Buru-buru Mahisa menyalami lelaki itu. Lelaki itu menyambut tangan Mahisa yang masih basah oleh lumpur. Buru-buru lelaki itu melepaskan jabatan tangannya.
“Aku baru melihatmu. Kau musafir di kota ini?” Tanya lelaki itu.
“Sepertinya saya tersesat, Tuan.” Jawab Mahisa gusar.
“Tersesat? Tersesat bagaimana? Semua orang di kota ini memang tersesat. Tersesat oleh lumpur. ”
“Tersesat oleh lumpur?”
Lelaki itu mengangguk, menyentuh pundak Mahisa dan mengajaknya duduk. Lelaki itu seperti menyelami kebingungannya.
“Pasti kau pikir, kota ini aneh. Sungguh masih banyak kota-kota aneh lainnya yang akan kau jumpai di luar sana. Kau ini seperti tak tahu usia zaman saja.”

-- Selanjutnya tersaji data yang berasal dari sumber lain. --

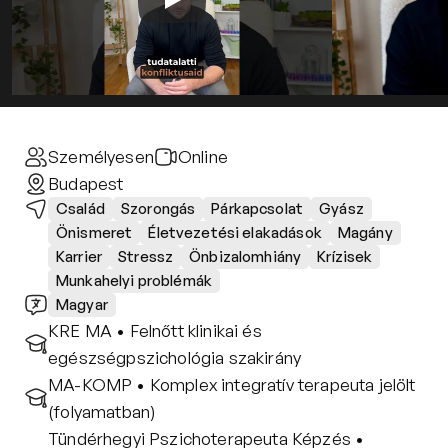
Kapcsolat
Adatkezelési tájékoztató
Adatkezelési tájékoztató 
csoportterápiához
Részvételi szabályzat 
csoportterápiához
Személyesen
Online
Etikai kódex
Budapest
Család
Szorongás
Párkapcsolat
Gyász
Önismeret
Életvezetési elakadások
Magány
Karrier
Stressz
Önbizalomhiány
Krízisek
Munkahelyi problémák
Magyar
KRE MA • Felnőtt klinikai és 
egészségpszichológia szakirány
MA-KOMP • Komplex integratív terapeuta jelölt 
(folyamatban)
Tündérhegyi Pszichoterapeuta Képzés • 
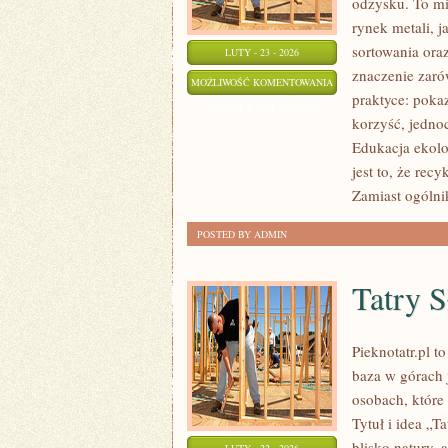
odzysku. To mie
rynek metali, 
sortowania ora
LUTY - 23 - 2026
znaczenie zarów
ZERO
MOŻLIWOŚĆ KOMENTOWANIA
praktyce: poka
WASTE
ZOSTAŁA WYŁĄCZONA
korzyść, jedno
Edukacja ekolo
jest to, że rec
Zamiast ogólni
POSTED BY ADMIN
Tatry 
Pieknotatr.pl t
baza w górach 
osobach, które
Tytuł i idea „Ta
blisko natury,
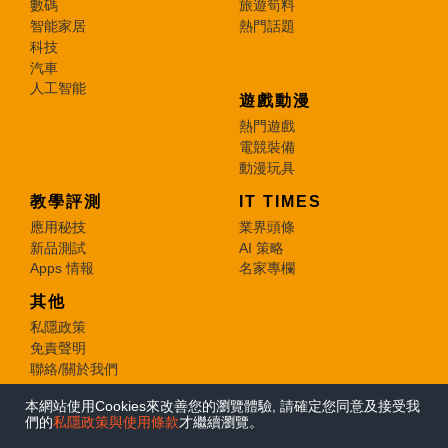
數碼
旅遊筍料
智能家居
熱門話題
科技
汽車
人工智能
遊戲動漫
熱門遊戲
電競裝備
動漫玩具
教學評測
IT TIMES
應用秘技
業界頭條
新品測試
AI 策略
Apps 情報
名家專欄
其他
私隱政策
免責聲明
聯絡/關於我們
本網站使用Cookies來改善您的瀏覽體驗, 請確定您同意及接受我
© 2026 e-zone. All Rights Reserved.
們的
私隱政策與使用條款
才繼續瀏覽。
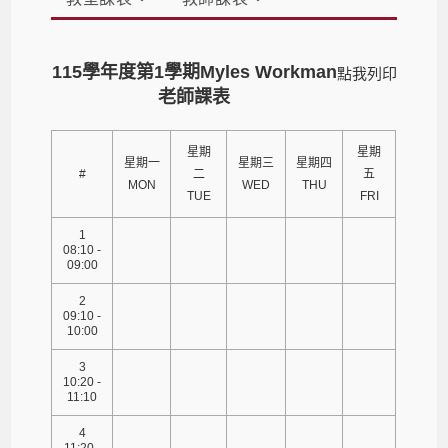
115學年度第1學期Myles Workman
點我列印
老師課表
星期
星期
星期一
星期三
星期四
#
二
五
MON
WED
THU
TUE
FRI
1
08:10 -
09:00
2
09:10 -
10:00
3
10:20 -
11:10
4
11:20 -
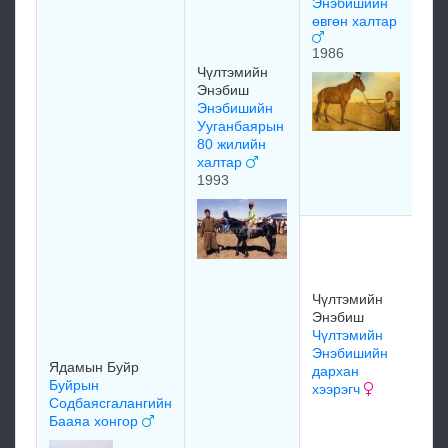
Энэбишийн
өвгөн халтар
1986
Чүлтэмийн
Да
Энэбиш
Хал
Энэбишийн
Ба
Ууганбаярын
Да
80 жилийн
Хал
халтар
хам
1993
Жа
Ос
оч
Жа
Чүлтэмийн
Ос
Энэбиш
оч
Чүлтэмийн
ха
Энэбишийн
Ядамын Буйр
дархан
Буйрын
хээрэгч
Р
Содбаясгалангийн
Раг
Бааяа хонгор
Ооё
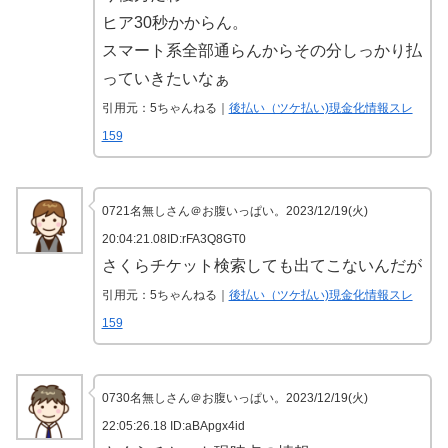
ヒア30秒かからん。
スマート系全部通らんからその分しっかり払
っていきたいなぁ
引用元：5ちゃんねる｜
後払い（ツケ払い)現金化情報スレ
159
0721名無しさん＠お腹いっぱい。2023/12/19(火)
20:04:21.08ID:rFA3Q8GT0
さくらチケット検索しても出てこないんだが
引用元：5ちゃんねる｜
後払い（ツケ払い)現金化情報スレ
159
0730名無しさん＠お腹いっぱい。2023/12/19(火)
22:05:26.18 ID:aBApgx4id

Mahisa mengernyitkan alis. Mulutnya rapat.
“Ini kota lumpur. Sejak aku lahir, kota ini sudah begini. Hanya saja, sewaktu aku kecil, lumpurnya tidak separah ini.”
“Kota lumpur? Bagaimana…” Mahisa ling-lung oleh pertanyaan-pertanyaan yang tiba-tiba berkecambah dalam kepalanya.

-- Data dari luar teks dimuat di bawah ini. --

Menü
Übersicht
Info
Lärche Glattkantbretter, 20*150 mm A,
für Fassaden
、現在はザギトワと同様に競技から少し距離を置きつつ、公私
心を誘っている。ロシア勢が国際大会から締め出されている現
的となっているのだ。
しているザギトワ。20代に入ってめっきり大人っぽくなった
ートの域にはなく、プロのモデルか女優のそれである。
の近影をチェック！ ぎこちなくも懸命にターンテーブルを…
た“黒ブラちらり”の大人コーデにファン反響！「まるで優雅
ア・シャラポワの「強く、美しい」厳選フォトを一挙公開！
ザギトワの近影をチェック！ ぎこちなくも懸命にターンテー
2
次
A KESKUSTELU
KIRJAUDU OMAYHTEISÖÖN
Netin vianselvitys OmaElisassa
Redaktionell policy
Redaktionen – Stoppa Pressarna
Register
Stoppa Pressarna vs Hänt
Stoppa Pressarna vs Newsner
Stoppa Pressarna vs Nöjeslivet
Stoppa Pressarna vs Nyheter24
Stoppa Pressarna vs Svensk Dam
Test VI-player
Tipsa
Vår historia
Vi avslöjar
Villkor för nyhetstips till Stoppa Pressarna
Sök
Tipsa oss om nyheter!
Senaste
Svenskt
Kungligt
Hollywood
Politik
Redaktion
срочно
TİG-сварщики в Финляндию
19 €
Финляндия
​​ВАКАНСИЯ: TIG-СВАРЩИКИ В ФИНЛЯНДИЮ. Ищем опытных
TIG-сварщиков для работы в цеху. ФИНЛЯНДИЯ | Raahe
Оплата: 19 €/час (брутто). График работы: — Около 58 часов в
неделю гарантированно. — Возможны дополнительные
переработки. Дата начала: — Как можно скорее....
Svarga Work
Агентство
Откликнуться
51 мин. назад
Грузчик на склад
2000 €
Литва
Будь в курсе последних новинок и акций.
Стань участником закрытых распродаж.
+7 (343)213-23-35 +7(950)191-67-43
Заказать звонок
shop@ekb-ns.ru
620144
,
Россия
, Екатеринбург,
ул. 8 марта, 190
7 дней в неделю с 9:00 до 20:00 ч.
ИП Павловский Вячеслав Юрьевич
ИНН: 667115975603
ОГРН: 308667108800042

Cukup dalam lelaki itu menyelami kepanikan Mahisa. Maka sebelum Mahisa meminta penjelasan lebih. Lelaki itu sudah memulai ceritanya….
            Di kota ini, lumpur terus meleleh dan akan terus meleleh. Semua penduduk kota ini berpakaian lumpur. Pakaian apapun yang mereka kenakan, lambat laun akan tergenangi lumpur dan akhirnya menjadi lumpur. Menyatu dengan tubuh mereka. Menyatu dengan lumpur. Bukan hanya itu, seperti yang kau lihat sendiri…. rumah-rumah, gedung-gedung, pohon-pohon, tanah, bahkan langit, semua utuh berbalur lumpur. Gelap ini akan terus meleleh. Hanya bayi-bayi yang baru lahir saja yang mulus tak berbalur lumpur. Tentu kau tahu kenapa.
“Tapi kenapa…. Dari mana…” Mahisa menyela.
“Hush… tidak baik menyela orang bicara.” lelaki itu balas menyelanya, sebelum kemudian melanjutkan ceritanya…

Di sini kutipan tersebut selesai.